Wien hat eine sehr deutliche Klassengesellschaft: hier die Österreicher - dort die Menschen aus dem früheren Jugoslawien, die Türken und die anderen. Die sind gerade richtig für die schlecht angesehenen und schlecht bezahlten Jobs. Dabei gibt es eine deutliche Unterscheidung zwischen den Bewohnern ehemaliger Kronlande (Kroaten, Ungarn, Tschechen und Slowaken, auch Bosniern) und den Menschen aus dem Gebiet des ehemaligen Erzfeindes Türkei. Die Erinnerung an die Belagerungen der Jahre 1529 und 1683 wird den Kindern schon in der Volksschule tief eingeprägt. Religion spielt dabei eine untergeordnete Rolle, Muslime aus Bosnien-Herzegowina sind immer noch angesehener als Türken.
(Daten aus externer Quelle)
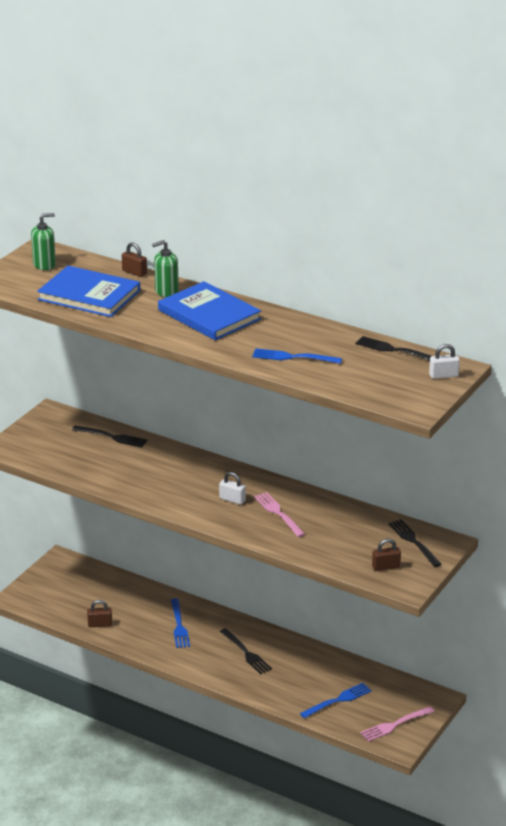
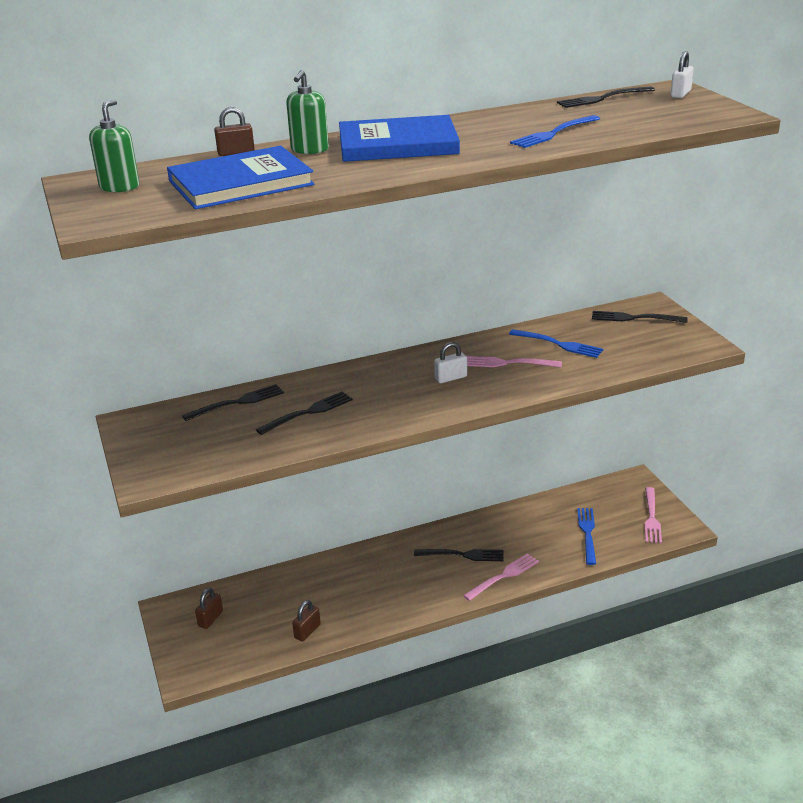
camera: 50 degrees left, 0 degrees up
(129, 466) = (308, 412): none -> black fork
(179, 625) = (373, 578): blue fork -> blue fork (558, 344)
(244, 681) = (503, 576): none -> pink fork
(386, 567) = (661, 344): brown padlock -> brown padlock (210, 619)

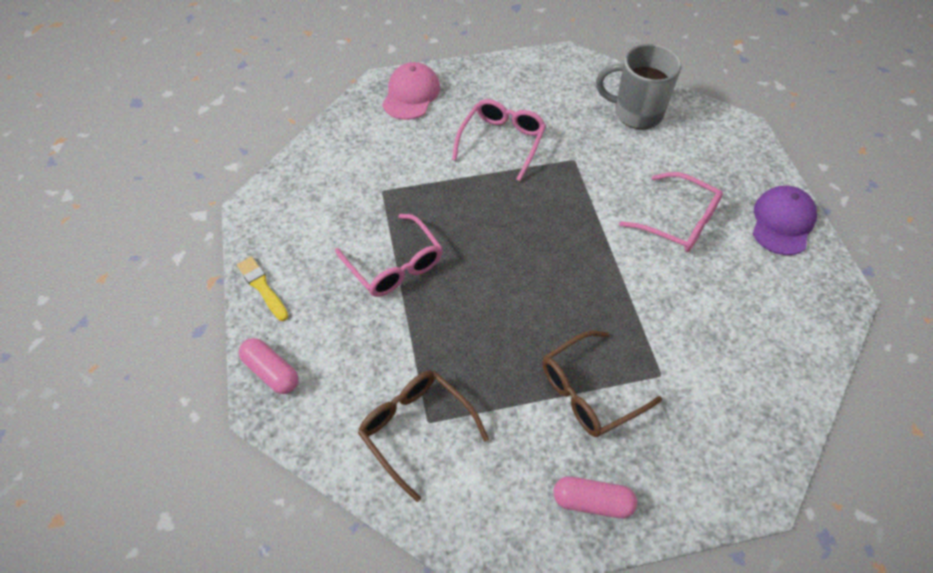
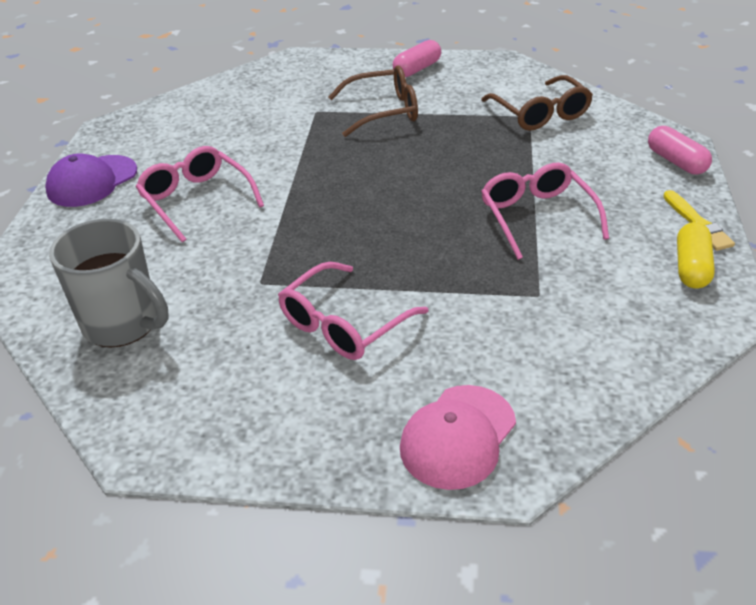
camera: 160 degrees left, 15 degrees down
(273, 238) = (691, 267): none -> yellow capsule
(592, 502) = (417, 69): pink capsule -> pink capsule turned 75 degrees counterclockwise

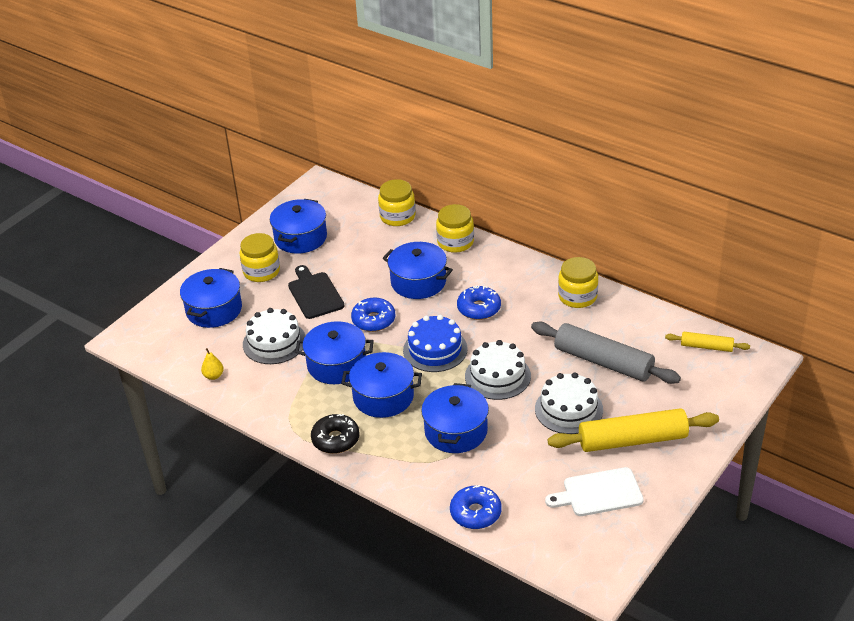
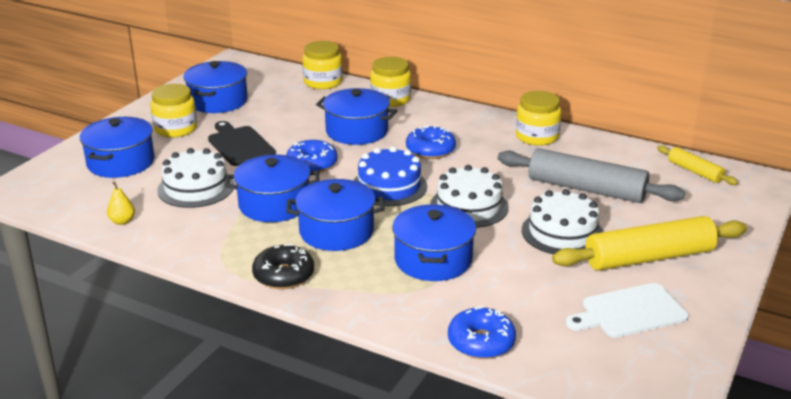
camera: 10 degrees left, 10 degrees down
(706, 346) = (695, 171): yellow rolling pin -> yellow rolling pin turned 45 degrees clockwise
Es bestehen in sich abgeschlossene Parallelgesellschaften: Österreicher und Zuwanderer verkehren nicht in denselben Lokalen, wohnen selten in den gleichen Vierteln. Man begegnete einander auf der Straße, vielleicht in der U-Bahn und im Supermarkt, aber wer es sich leisten kann, erspart seinen Kindern die öffentliche Schule und gibt sie lieber auf ein katholisches Institut.
Andererseits kennt anscheinend jeder einheimische Wiener "seine" kroatischen, bosnischen oder slowakischen Handwerker, die die allfälligen Reparaturarbeiten im Haus und Wohnung zu günstigen Preisen erledigen, natürlich in Schwarzarbeit.